DEV Community

Discussion on: Regex was taking 5 days to run. So I built a tool that did it in 15 minutes.

Collapse
 
matthewsj profile image
Jacob Matthews

I would be interested in the comparison between flashtext versus RE2. In my experience you almost always want to use RE2 in any language that supports it. It is vastly faster than any other real RE implementation I've used and its limitations (i.e., you can't use the non-regular PCRE features) only stop you from doing things you shouldn't be doing with a regular expression anyway.

Collapse
 
dbeecham profile image
Daniel Beecham

I agree. I would be even more interested in a comparison between flashtext and a well designed Ragel parser (or similar; I've heard that the Rust RE is pretty good too).

Thread Thread
 
vi3k6i5 profile image
Vikash Singh

I will checkout RE2 and Ragel.

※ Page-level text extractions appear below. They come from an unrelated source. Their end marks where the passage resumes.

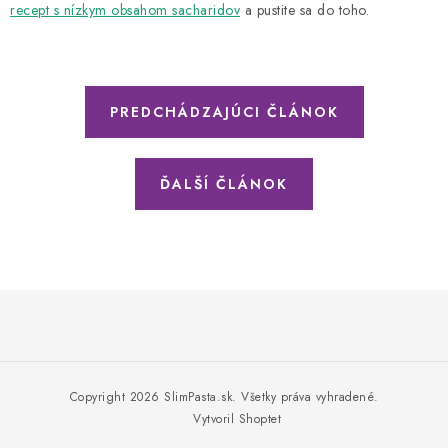
recept s nízkym obsahom sacharidov
a pustite sa do toho.
PREDCHÁDZAJÚCI ČLÁNOK
ĎALŠÍ ČLÁNOK
Z
á
p
Copyright 2026
SlimPasta.sk
. Všetky práva vyhradené.
ä
Vytvoril Shoptet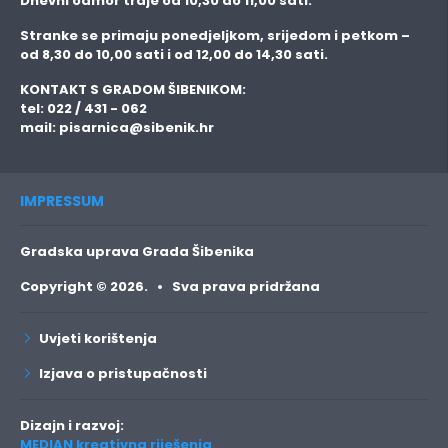
Dnevni odmor traje
od 10,30 do 11,00 sati.
Stranke se primaju
ponedjeljkom, srijedom i petkom
–
od 8,30 do 10,00 sati i od 12,00 do 14,30 sati.
KONTAKT S GRADOM ŠIBENIKOM:
tel: 022 / 431 - 062
mail:
pisarnica@sibenik.hr
IMPRESSUM
Gradska uprava Grada Šibenika
Copyright © 2026. • Sva prava pridržana
Uvjeti korištenja
Izjava o pristupačnosti
Dizajn i razvoj:
MEDIAN kreativna riješenja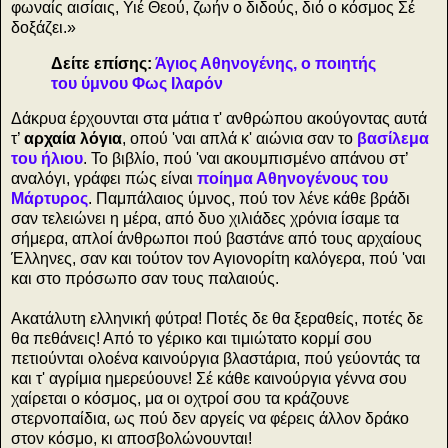
φωναίς αισίαις, Υιέ Θεού, ζωήν ο διδούς, διό ο κόσμος Σέ
δοξάζει.»
Δείτε επίσης:
Άγιος Αθηνογένης, ο ποιητής
του ύμνου Φως Ιλαρόν
Δάκρυα έρχουνται στα μάτια τ' ανθρώπου ακούγοντας αυτά
τ’
αρχαία λόγια
, οπού 'ναι απλά κ' αιώνια σαν το
βασίλεμα
του ήλιου
. Το βιβλίο, πού 'ναι ακουμπισμένο απάνου στ’
αναλόγι, γράφει πώς είναι
ποίημα Αθηνογένους του
Μάρτυρος
. Παμπάλαιος ύμνος, πού τον λένε κάθε βράδι
σαν τελειώνει η μέρα, από δυο χιλιάδες χρόνια ίσαμε τα
σήμερα, απλοί άνθρωποι πού βαστάνε από τους αρχαίους
Έλληνες, σαν και τούτον τον Αγιονορίτη καλόγερα, πού 'ναι
και στο πρόσωπο σαν τους παλαιούς.
Ακατάλυτη ελληνική φύτρα! Ποτές δε θα ξεραθείς, ποτές δε
θα πεθάνεις! Από το γέρικο και τιμιώτατο κορμί σου
πετιούνται ολοένα καινούργια βλαστάρια, πού γεύοντάς τα
και τ' αγρίμια ημερεύουνε! Σέ κάθε καινούργια γέννα σου
χαίρεται ο κόσμος, μα οι οχτροί σου τα κράζουνε
στερνοπαίδια, ως πού δεν αργείς να φέρεις άλλον δράκο
στον κόσμο, κι αποσβολώνουνται!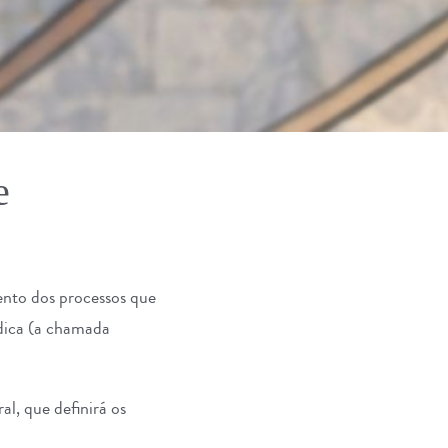
e
nto dos processos que
ídica (a chamada
l, que definirá os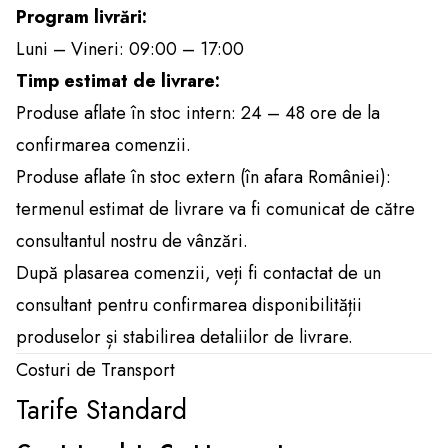
Program livrări:
Luni – Vineri: 09:00 – 17:00
Timp estimat de livrare:
Produse aflate în stoc intern: 24 – 48 ore de la
confirmarea comenzii.
Produse aflate în stoc extern (în afara României):
termenul estimat de livrare va fi comunicat de către
consultantul nostru de vânzări.
După plasarea comenzii, veți fi contactat de un
consultant pentru confirmarea disponibilității
produselor și stabilirea detaliilor de livrare.
Costuri de Transport
Tarife Standard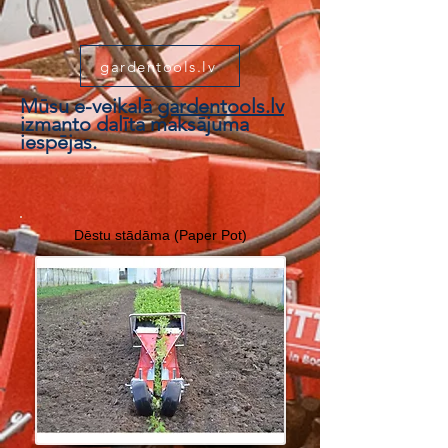
gardentools.lv
Mūsu e-veikalā
gardentools.lv
izmanto dalīta maksājuma
iespējas.
Dēstu stādāma (Paper Pot)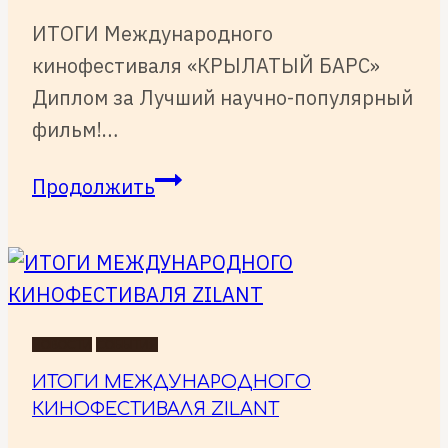
ИТОГИ Международного
кинофестиваля «КРЫЛАТЫЙ БАРС»
Диплом за Лучший научно-популярный
фильм!…
ИТОГИ
Продолжить
Международного
кинофестиваля
«КРЫЛАТЫЙ
БАРС»
НОВОСТИ
СОБЫТИЯ
ИТОГИ МЕЖДУНАРОДНОГО
КИНОФЕСТИВАЛЯ ZILANT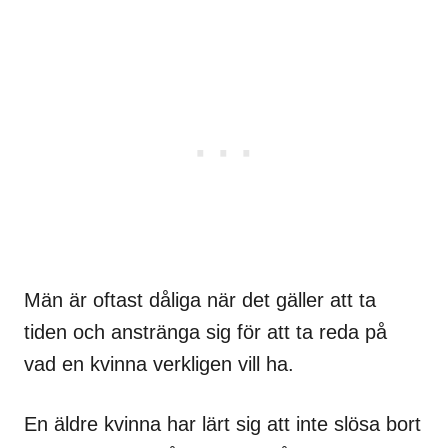
Män är oftast dåliga när det gäller att ta
tiden och anstränga sig för att ta reda på
vad en kvinna verkligen vill ha.
En äldre kvinna har lärt sig att inte slösa bort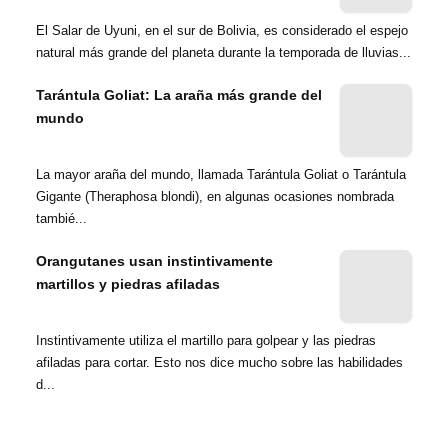
El Salar de Uyuni, en el sur de Bolivia, es considerado el espejo
natural más grande del planeta durante la temporada de lluvias...
Tarántula Goliat: La araña más grande del
mundo
La mayor araña del mundo, llamada Tarántula Goliat o Tarántula
Gigante (Theraphosa blondi), en algunas ocasiones nombrada
tambié...
Orangutanes usan instintivamente
martillos y piedras afiladas
Instintivamente utiliza el martillo para golpear y las piedras
afiladas para cortar. Esto nos dice mucho sobre las habilidades
d...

I had tried Regex in java also and some advanced Regex libraries in python.

The conclusion I came to was that FlashText is fast because it doesn't do backtracking. Any Regex library that does backtracking would be slower, time complexity wise. C/C++ might execute faster, but backtracking will be slow Algo.

I will still checkout the libraries you guy suggested, Thanks :)

Thread Thread
 
matthewsj profile image
Jacob Matthews

Yes -- RE2 doesn't do backtracking precisely so that it can run faster, which is why I thought it would be an interesting comparison. Here is a page that describes the basic idea, and here is a larger pool of resources for efficient regex implementation (considering "real" regular expressions only, not PCRE-compatible regexes that may contain non-regular constructs that would need to be implemented with backtracking).